▸ **WORK ITEM**:
Copy every line of the listing below word for word, with nothing changed.
DATA FOR THIS EXERCISE START
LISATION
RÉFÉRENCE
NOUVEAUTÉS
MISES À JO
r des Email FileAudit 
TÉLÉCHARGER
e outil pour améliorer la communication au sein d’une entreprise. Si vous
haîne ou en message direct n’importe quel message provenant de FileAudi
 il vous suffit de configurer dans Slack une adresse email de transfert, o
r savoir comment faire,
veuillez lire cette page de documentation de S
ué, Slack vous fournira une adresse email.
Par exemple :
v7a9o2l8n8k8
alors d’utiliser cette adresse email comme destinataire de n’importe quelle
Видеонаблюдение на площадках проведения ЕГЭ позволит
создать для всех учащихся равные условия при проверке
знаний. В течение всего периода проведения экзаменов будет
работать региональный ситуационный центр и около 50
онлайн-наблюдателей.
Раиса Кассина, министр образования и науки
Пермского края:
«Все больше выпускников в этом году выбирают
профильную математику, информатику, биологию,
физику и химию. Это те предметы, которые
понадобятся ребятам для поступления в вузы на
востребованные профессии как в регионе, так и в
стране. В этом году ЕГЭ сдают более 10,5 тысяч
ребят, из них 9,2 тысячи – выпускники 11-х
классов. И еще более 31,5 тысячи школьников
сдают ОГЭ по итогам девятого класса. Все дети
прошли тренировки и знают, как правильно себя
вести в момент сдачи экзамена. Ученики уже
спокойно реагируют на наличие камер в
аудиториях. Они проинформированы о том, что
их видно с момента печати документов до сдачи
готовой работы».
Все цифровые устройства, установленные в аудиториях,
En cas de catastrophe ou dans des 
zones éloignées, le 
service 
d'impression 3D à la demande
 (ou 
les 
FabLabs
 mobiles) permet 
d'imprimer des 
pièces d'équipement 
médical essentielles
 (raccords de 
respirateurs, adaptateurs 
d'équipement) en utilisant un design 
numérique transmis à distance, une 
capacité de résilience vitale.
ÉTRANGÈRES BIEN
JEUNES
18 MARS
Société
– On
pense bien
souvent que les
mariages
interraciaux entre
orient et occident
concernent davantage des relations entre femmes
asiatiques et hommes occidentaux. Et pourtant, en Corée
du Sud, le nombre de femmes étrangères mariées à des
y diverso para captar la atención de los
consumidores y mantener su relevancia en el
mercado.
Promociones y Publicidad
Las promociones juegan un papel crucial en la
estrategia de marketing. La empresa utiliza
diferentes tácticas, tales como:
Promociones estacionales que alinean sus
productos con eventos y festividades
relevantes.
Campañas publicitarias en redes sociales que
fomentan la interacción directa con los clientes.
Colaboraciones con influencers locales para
DATA FOR THIS EXERCISE END
▸ **RESPONSE TO THE TASK**:
LISATION
RÉFÉRENCE
NOUVEAUTÉS
MISES À JO
r des Email FileAudit 
TÉLÉCHARGER
e outil pour améliorer la communication au sein d’une entreprise. Si vous
haîne ou en message direct n’importe quel message provenant de FileAudi
 il vous suffit de configurer dans Slack une adresse email de transfert, o
r savoir comment faire,
veuillez lire cette page de documentation de S
ué, Slack vous fournira une adresse email.
Par exemple :
v7a9o2l8n8k8
alors d’utiliser cette adresse email comme destinataire de n’importe quelle
Видеонаблюдение на площадках проведения ЕГЭ позволит
создать для всех учащихся равные условия при проверке
знаний. В течение всего периода проведения экзаменов будет
работать региональный ситуационный центр и около 50
онлайн-наблюдателей.
Раиса Кассина, министр образования и науки
Пермского края:
«Все больше выпускников в этом году выбирают
профильную математику, информатику, биологию,
физику и химию. Это те предметы, которые
понадобятся ребятам для поступления в вузы на
востребованные профессии как в регионе, так и в
стране. В этом году ЕГЭ сдают более 10,5 тысяч
ребят, из них 9,2 тысячи – выпускники 11-х
классов. И еще более 31,5 тысячи школьников
сдают ОГЭ по итогам девятого класса. Все дети
прошли тренировки и знают, как правильно себя
вести в момент сдачи экзамена. Ученики уже
спокойно реагируют на наличие камер в
аудиториях. Они проинформированы о том, что
их видно с момента печати документов до сдачи
готовой работы».
Все цифровые устройства, установленные в аудиториях,
En cas de catastrophe ou dans des 
zones éloignées, le 
service 
d'impression 3D à la demande
 (ou 
les 
FabLabs
 mobiles) permet 
d'imprimer des 
pièces d'équipement 
médical essentielles
 (raccords de 
respirateurs, adaptateurs 
d'équipement) en utilisant un design 
numérique transmis à distance, une 
capacité de résilience vitale.
ÉTRANGÈRES BIEN
JEUNES
18 MARS
Société
– On
pense bien
souvent que les
mariages
interraciaux entre
orient et occident
concernent davantage des relations entre femmes
asiatiques et hommes occidentaux. Et pourtant, en Corée
du Sud, le nombre de femmes étrangères mariées à des
y diverso para captar la atención de los
consumidores y mantener su relevancia en el
mercado.
Promociones y Publicidad
Las promociones juegan un papel crucial en la
estrategia de marketing. La empresa utiliza
diferentes tácticas, tales como:
Promociones estacionales que alinean sus
productos con eventos y festividades
relevantes.
Campañas publicitarias en redes sociales que
fomentan la interacción directa con los clientes.
Colaboraciones con influencers locales para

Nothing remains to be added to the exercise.